# Long fin fish compatible with Angelfish



## PaperclipGirl (Feb 7, 2010)

Just wondering if anyone knew of any long finned fish that would work well with angelfish?

I was thinking Black Skirt Tetras (I think they have a longer fin variant)

I was also considering a long fin bristle nose pleco (although I do not like plecos as a rule)

Any other suggestions?


----------



## DKRST (Jan 11, 2011)

I have three LF bristlenose in my 55 with angelfish. To date, no problems. After I first put in the (very small) BN in the tank, two of the angels would "sample" their fins once in a while but caused no significant fin damage. Once the BN got larger and the angels learned they were not tasty treats, no more problem.


----------



## ladayen (Jun 21, 2011)

Black Skirt Tetra are fin nippers. Not a good companion for Angel fish or other long finned fish.


----------



## EireBelle (Jul 20, 2011)

I would stay away from serpae tetra's as they fin nip. How about some black phantom tetras?


----------



## Byron (Mar 7, 2009)

Agree with what's been posted by others. Other suitable fish are some of the tetra in the Rosy clade, Hyphessobrycon genus of characins. You can find many of them in our profiles, use the scientific name search and check the Hyphessobrycon species. Rosy Tetra, Roberts Tetra, Black Phantom Tetra, Red Phantom Tetra, etc. If any are inclined to nip fins, it will say so in the "Compatibility/Temperament" section or in the Description section.

Byron.


----------



## PaperclipGirl (Feb 7, 2010)

hmm - 

I was hoping for something I could find more locally - I have HARD HARD basic water - which Angels don't usually do well in, but the ones I have were all bred here - 

I'll have to go back and look at the LFS stock, since he only sells fish that are suitable (or aclimated) to the local water parameters, since he doesn't believe that you should add all kinds of chemicals to the water to keep fish (so he mostly sells cichlids).
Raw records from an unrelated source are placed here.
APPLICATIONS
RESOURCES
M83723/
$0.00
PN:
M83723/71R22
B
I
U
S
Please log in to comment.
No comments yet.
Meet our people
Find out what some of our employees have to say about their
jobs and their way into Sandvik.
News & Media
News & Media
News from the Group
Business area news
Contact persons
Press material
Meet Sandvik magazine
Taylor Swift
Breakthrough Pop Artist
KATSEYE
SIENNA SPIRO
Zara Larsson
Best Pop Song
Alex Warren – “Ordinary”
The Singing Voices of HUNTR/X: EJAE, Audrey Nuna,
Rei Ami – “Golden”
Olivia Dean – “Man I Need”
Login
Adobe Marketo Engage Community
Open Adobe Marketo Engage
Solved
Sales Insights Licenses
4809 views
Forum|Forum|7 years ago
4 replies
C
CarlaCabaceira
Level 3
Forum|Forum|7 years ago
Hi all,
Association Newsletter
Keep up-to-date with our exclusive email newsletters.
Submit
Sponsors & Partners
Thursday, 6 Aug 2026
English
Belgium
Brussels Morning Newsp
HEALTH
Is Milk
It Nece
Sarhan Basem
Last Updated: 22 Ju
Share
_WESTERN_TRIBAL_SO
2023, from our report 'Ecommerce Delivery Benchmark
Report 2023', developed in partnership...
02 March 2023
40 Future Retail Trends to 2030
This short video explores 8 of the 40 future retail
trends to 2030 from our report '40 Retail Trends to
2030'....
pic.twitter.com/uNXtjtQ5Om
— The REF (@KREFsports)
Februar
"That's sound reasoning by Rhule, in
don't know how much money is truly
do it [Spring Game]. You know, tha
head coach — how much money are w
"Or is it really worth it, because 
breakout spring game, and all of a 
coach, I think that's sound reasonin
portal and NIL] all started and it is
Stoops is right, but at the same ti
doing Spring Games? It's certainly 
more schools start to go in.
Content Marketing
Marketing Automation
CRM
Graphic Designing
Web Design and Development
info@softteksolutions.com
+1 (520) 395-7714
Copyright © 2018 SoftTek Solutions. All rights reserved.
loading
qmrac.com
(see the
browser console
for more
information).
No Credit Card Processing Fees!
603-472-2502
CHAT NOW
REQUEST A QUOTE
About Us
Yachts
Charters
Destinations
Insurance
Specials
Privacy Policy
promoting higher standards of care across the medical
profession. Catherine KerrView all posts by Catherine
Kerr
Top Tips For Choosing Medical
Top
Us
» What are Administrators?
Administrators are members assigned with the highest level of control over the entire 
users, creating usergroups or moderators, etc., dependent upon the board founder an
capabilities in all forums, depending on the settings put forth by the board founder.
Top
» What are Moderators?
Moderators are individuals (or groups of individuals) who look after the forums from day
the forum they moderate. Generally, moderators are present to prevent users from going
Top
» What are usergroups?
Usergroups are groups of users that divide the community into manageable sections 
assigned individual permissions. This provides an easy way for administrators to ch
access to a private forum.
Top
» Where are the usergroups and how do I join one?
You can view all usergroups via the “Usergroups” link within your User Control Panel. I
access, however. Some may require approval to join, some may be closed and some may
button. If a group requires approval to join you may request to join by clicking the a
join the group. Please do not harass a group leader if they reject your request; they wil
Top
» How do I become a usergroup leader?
He had about 8 Black skirts, and several had long flowing fins - so I though they might not nip - but maybe they just don't nip each other.... 

I'd have to order fish like the congo's and I'm scared to get something from soft water to watch it die when I put it in my hard water.


----------



## EireBelle (Jul 20, 2011)

I have hard water (9-10 dGH). I keep Black Phantom Tetras, Rosy Tetras, and Gold Pristella Tetras (these don't have long fins though) in my water just fine. They all do great with my angelfish so far. I wish you luck at your LFS.

--Eirebelle


----------